*WORK ORDER*. Please state how many lines in the records below contain the word "воспользоваться"; the answer should be a number and nothing else.

*DATASET RECORDS*.
◇ ◇ ◇ ◇ ◇ ◇ ◇
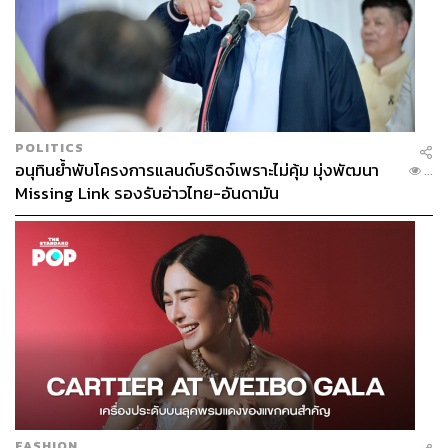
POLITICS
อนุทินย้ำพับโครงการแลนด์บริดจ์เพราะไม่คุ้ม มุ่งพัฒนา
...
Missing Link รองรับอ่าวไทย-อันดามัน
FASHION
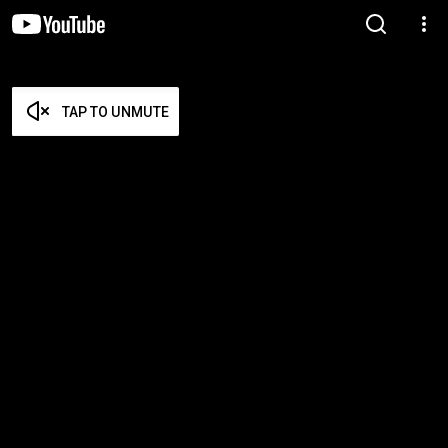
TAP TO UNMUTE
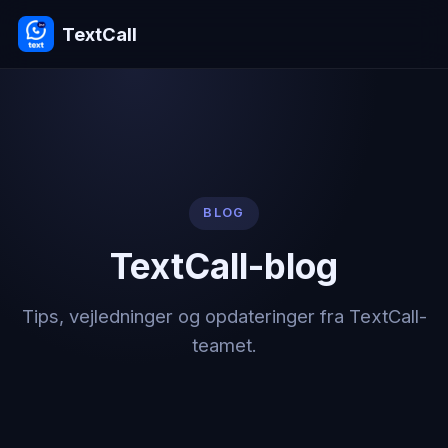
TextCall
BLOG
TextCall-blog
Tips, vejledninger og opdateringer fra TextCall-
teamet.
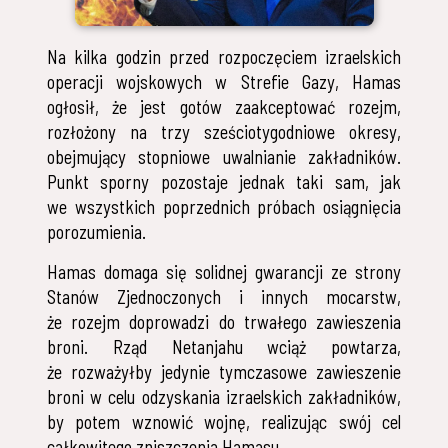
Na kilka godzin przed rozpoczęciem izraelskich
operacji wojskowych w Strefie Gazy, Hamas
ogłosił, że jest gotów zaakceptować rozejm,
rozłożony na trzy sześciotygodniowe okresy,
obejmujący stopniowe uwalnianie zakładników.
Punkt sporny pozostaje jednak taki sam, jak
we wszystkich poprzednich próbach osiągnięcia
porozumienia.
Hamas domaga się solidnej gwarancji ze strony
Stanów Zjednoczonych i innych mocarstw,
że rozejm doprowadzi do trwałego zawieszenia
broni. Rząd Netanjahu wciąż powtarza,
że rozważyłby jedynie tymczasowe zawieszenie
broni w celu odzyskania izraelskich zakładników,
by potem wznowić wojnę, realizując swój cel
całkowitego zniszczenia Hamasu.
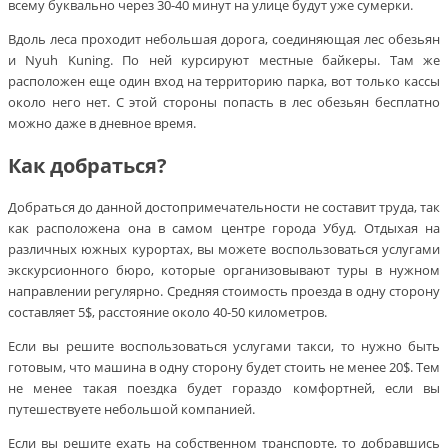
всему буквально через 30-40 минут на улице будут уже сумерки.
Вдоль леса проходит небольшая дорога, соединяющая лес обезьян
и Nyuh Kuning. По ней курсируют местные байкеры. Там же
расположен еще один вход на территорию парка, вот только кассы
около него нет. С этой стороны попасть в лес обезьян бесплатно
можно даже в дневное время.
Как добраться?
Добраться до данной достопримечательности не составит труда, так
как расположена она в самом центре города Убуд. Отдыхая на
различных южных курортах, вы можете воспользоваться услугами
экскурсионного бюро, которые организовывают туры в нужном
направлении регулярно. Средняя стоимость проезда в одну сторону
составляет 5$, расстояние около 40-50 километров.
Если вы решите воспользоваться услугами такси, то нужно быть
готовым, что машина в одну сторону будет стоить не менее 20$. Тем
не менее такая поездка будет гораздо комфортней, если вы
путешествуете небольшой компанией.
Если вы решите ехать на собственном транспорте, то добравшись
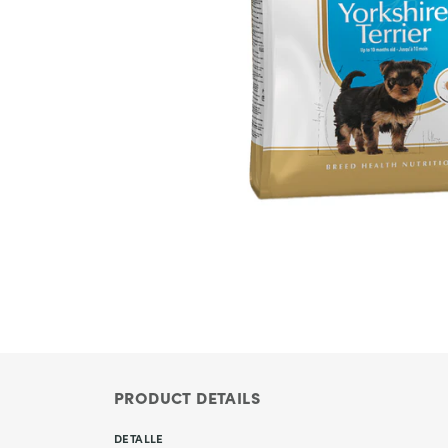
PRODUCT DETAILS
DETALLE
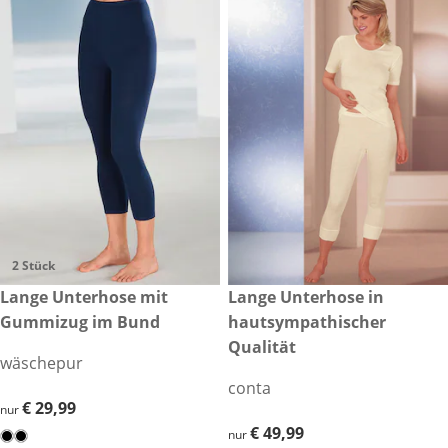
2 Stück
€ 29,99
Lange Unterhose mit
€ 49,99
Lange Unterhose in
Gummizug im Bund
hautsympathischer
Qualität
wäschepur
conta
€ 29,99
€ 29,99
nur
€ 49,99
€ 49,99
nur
◇ ◇ ◇ ◇ ◇ ◇ ◇
*ANSWER TO THE PROBLEM*. 2